Singapore Sling & Spring Rolls. Bring it on!
Singapore Sling anyone? Why not? Extra tasty with some Spring Rolls.
3 tablespoon Gin
2 tablespoon lime juice
2 teaspoon sugar syrup (1/4 cup sugar, 1/4 cup water, bring to boil stirring till sugar dissolved)
4 tablespoon soda water
3 teaspoon cherry brandy or kirsch
Pour the gin, lime juice, syrup and brandy into a cocktail shaker with ice cubes and shake.
Strain into high ball glass filled with ice cubes.
Top up with soda water. Garnish with lemon and cherry if wish.
Singapore Spring Rolls
1 pkt of small spring roll wrappers (50 sheets)

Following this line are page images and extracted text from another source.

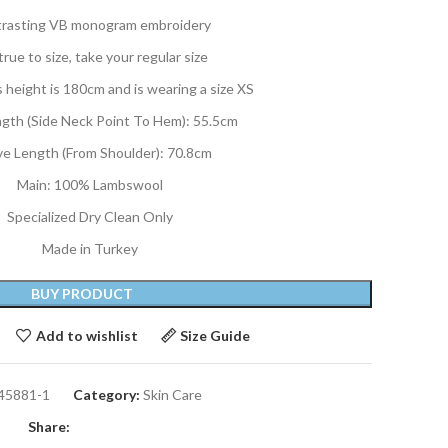
rasting VB monogram embroidery
 true to size, take your regular size
 height is 180cm and is wearing a size XS
ngth (Side Neck Point To Hem): 55.5cm
ve Length (From Shoulder): 70.8cm
Main: 100% Lambswool
Specialized Dry Clean Only
Made in Turkey
BUY PRODUCT
Add to wishlist
Size Guide
45881-1
Category:
Skin Care
Share:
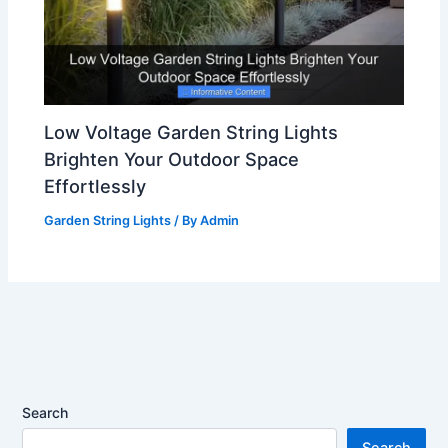
Low Voltage Garden String Lights
Brighten Your Outdoor Space
Effortlessly
Garden String Lights
/ By
Admin
Search
Search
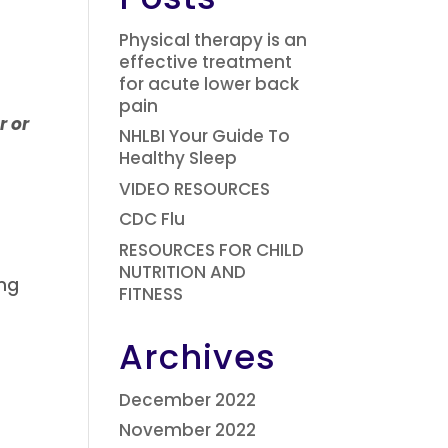
Physical therapy is an
effective treatment
for acute lower back
pain
r or
NHLBI Your Guide To
Healthy Sleep
VIDEO RESOURCES
CDC Flu
RESOURCES FOR CHILD
NUTRITION AND
ng
FITNESS
Archives
December 2022
November 2022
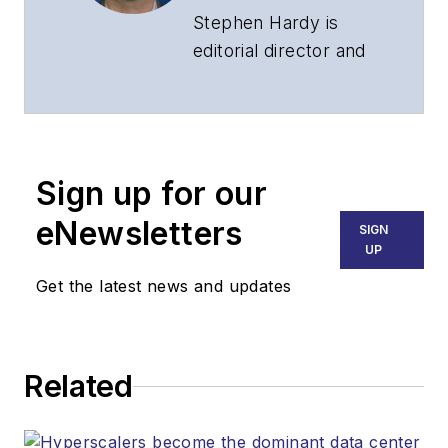
Stephen Hardy is
editorial director and
associate publisher
of
Lightwave
and
Broadband
Technology Report
,
Sign up for our
part of the Lighting &
Technology Group at
eNewsletters
SIGN
Endeavor Business
UP
Media. Stephen is
Get the latest news and updates
responsible for
establishing and
executing editorial
Related
strategy across the
both brands’
websites, email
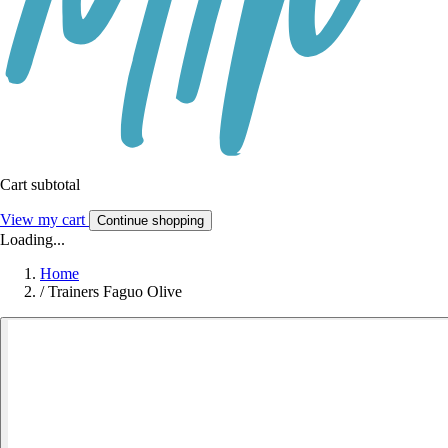
Cart subtotal
View my cart
Continue shopping
Loading...
Home
/
Trainers Faguo Olive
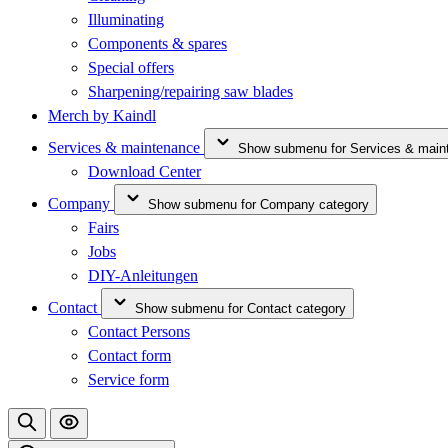
Illuminating
Components & spares
Special offers
Sharpening/repairing saw blades
Merch by Kaindl
Services & maintenance
Show submenu for Services & main
Download Center
Company
Show submenu for Company category
Fairs
Jobs
DIY-Anleitungen
Contact
Show submenu for Contact category
Contact Persons
Contact form
Service form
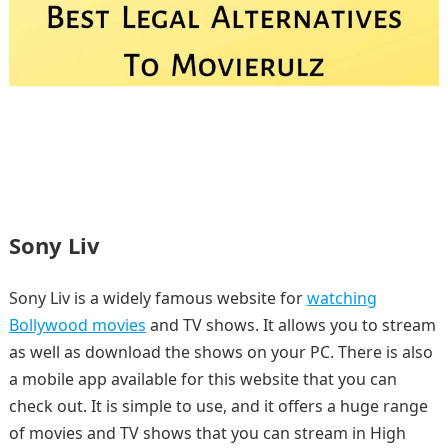
Sony Liv
Sony Liv is a widely famous website for
watching
Bollywood movies
and TV shows. It allows you to stream
as well as download the shows on your PC. There is also
a mobile app available for this website that you can
check out. It is simple to use, and it offers a huge range
of movies and TV shows that you can stream in High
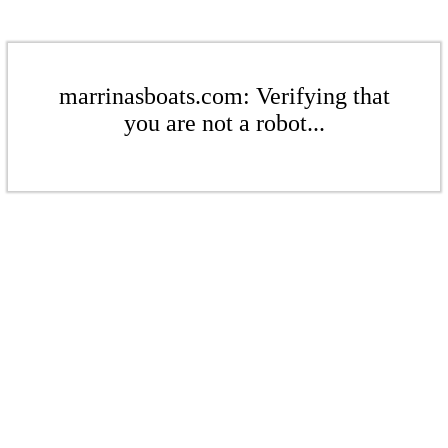
marrinasboats.com: Verifying that
you are not a robot...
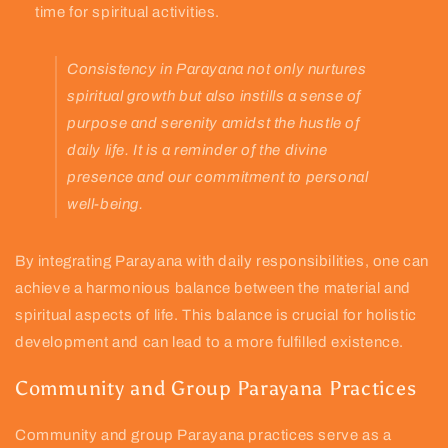
time for spiritual activities.
Consistency in Parayana not only nurtures
spiritual growth but also instills a sense of
purpose and serenity amidst the hustle of
daily life. It is a reminder of the divine
presence and our commitment to personal
well-being.
By integrating Parayana with daily responsibilities, one can
achieve a harmonious balance between the material and
spiritual aspects of life. This balance is crucial for holistic
development and can lead to a more fulfilled existence.
Community and Group Parayana Practices
Community and group Parayana practices serve as a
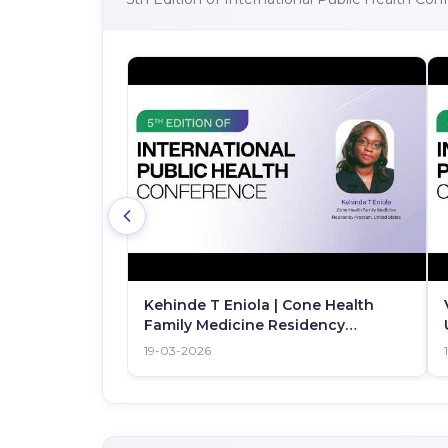
Kehinde T Eniola | Cone Health
Family Medicine Residency
Program | United States | IPHC 2026
19-03-2026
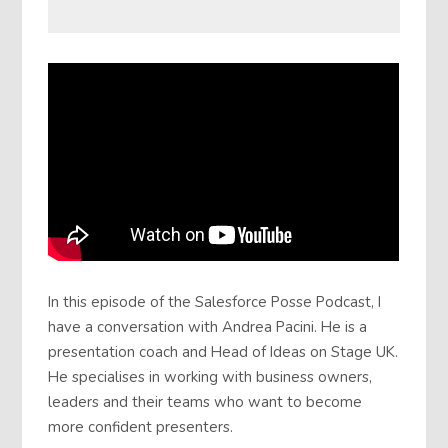
In this episode of the Salesforce Posse Podcast, I
have a conversation with Andrea Pacini. He is a
presentation coach and Head of Ideas on Stage UK.
He specialises in working with business owners,
leaders and their teams who want to become
more confident presenters.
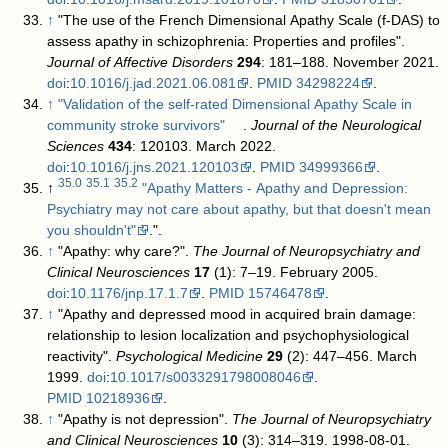
↑
"The use of the French Dimensional Apathy Scale (f-DAS) to
assess apathy in schizophrenia: Properties and profiles".
Journal of Affective Disorders
294
: 181–188. November 2021.
doi
:
10.1016/j.jad.2021.06.081
.
PMID
34298224
.
↑
"Validation of the self-rated Dimensional Apathy Scale in
community stroke survivors"
.
Journal of the Neurological
Sciences
434
: 120103. March 2022.
doi
:
10.1016/j.jns.2021.120103
.
PMID
34999366
.
35.0
35.1
35.2
↑
"Apathy Matters - Apathy and Depression:
Psychiatry may not care about apathy, but that doesn't mean
you shouldn't"
.
".
↑
"Apathy: why care?".
The Journal of Neuropsychiatry and
Clinical Neurosciences
17
(1): 7–19. February 2005.
doi
:
10.1176/jnp.17.1.7
.
PMID
15746478
.
↑
"Apathy and depressed mood in acquired brain damage:
relationship to lesion localization and psychophysiological
reactivity".
Psychological Medicine
29
(2): 447–456. March
1999.
doi
:
10.1017/s0033291798008046
.
PMID
10218936
.
↑
"Apathy is not depression".
The Journal of Neuropsychiatry
and Clinical Neurosciences
10
(3): 314–319. 1998-08-01.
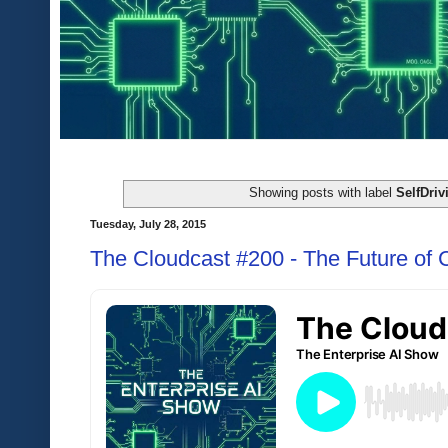
Showing posts with label
SelfDriv
Tuesday, July 28, 2015
The Cloudcast #200 - The Future of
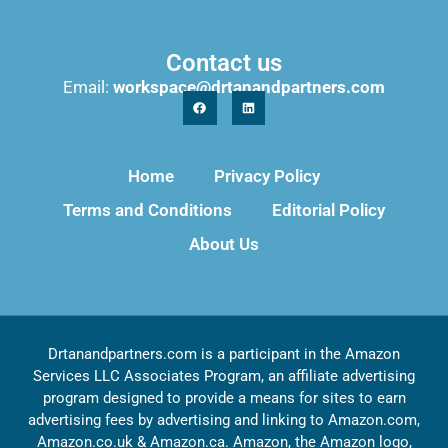
Contact us
Email:
workspace@drtanandpartners.com
Home
Privacy Policy
Terms and Conditions
Editorial Policy
About Us
Drtanandpartners.com is a participant in the Amazon
Services LLC Associates Program, an affiliate advertising
program designed to provide a means for sites to earn
advertising fees by advertising and linking to Amazon.com,
Amazon.co.uk & Amazon.ca. Amazon, the Amazon logo,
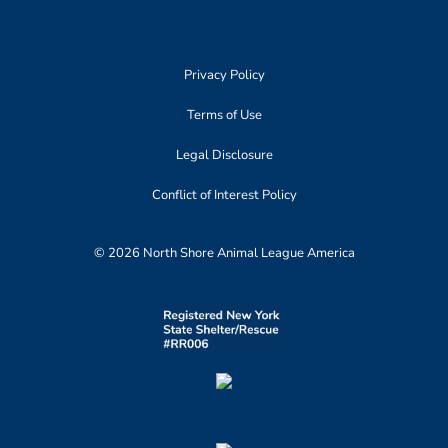
Privacy Policy
Terms of Use
Legal Disclosure
Conflict of Interest Policy
© 2026 North Shore Animal League America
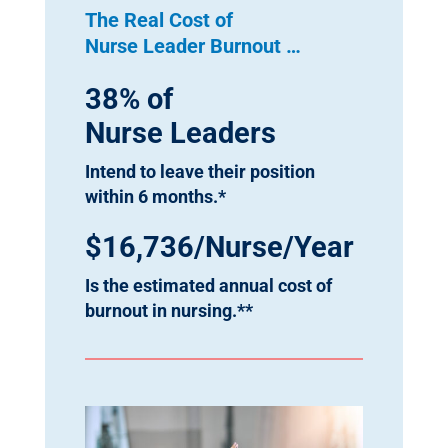
The Real Cost of
Nurse Leader Burnout …
38% of
Nurse Leaders
Intend to leave their position
within 6 months.*
$16,736/Nurse/Year
Is the estimated annual cost of
burnout in nursing.**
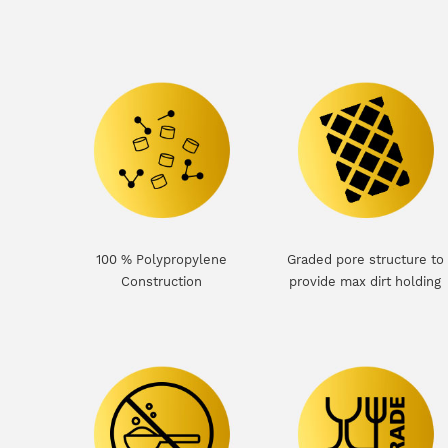
100 % Polypropylene
Graded pore structure to
Construction
provide max dirt holding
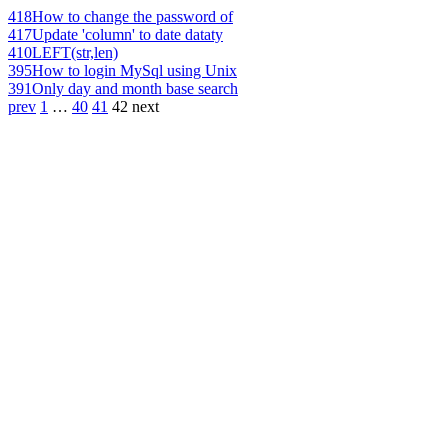
418
How to change the password of
417
Update 'column' to date dataty
410
LEFT(str,len)
395
How to login MySql using Unix
391
Only day and month base search
prev
1
…
40
41
42
next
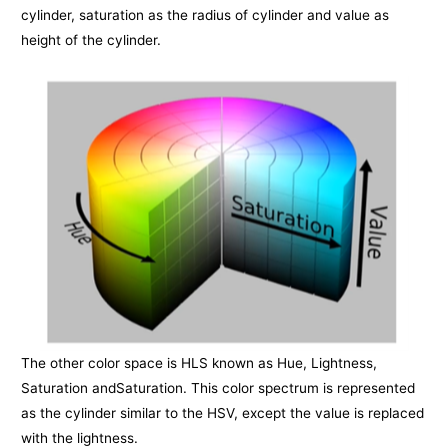
cylinder, saturation as the radius of cylinder and value as
height of the cylinder.
The other color space is HLS known as Hue, Lightness,
Saturation andSaturation. This color spectrum is represented
as the cylinder similar to the HSV, except the value is replaced
with the lightness.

3 spring onions, white and green parts chopped separately
2 tbls of olive oil
1 garlic clove, crushed
1 tbls fresh ginger, grated
½ bunch coriander, stems and leaves chopped finely
1 tbls Thai yellow curry paste
½ cup of firm tofu, diced
1 carrot, diced
1 red potato, diced (optional)
1 tbls fish sauce
1 tbls kecap manis or tamari
1 tsp sesame oil1cup bean thread vermicelli, soaked in hot water, drained and chopped
Sauté white parts of the spring onions in the olive oil with the garlic, ginger and coriander stems for about one minute. Add the curry paste and keep stirring until paste starts to stick to pan. Add about 1 tbsp of water to create a paste. Now add the tofu, carrot and potato. Stir to coat the veggies in the paste. Now add the sauces and sesame oil and keep cooking gently until the veggies are tender – about 2 minutes. Finally add the noodles, coriander leaves and cabbage. Stir well. Taste and adjust seasoning if necessary.Peel the wrappers individually and cross over each other so you have a pile of cross-crossed wrappers place them on a clean surface. Put about 1 heaped teaspoon of mixture on each wrapper and roll up, tucking ends in as you go. Wrap in a second wrapper or they will break. Fry in a non- stick pan with a small amount of oil over a medium heat until they are golden, tuning to brown all sides. Drain and pile.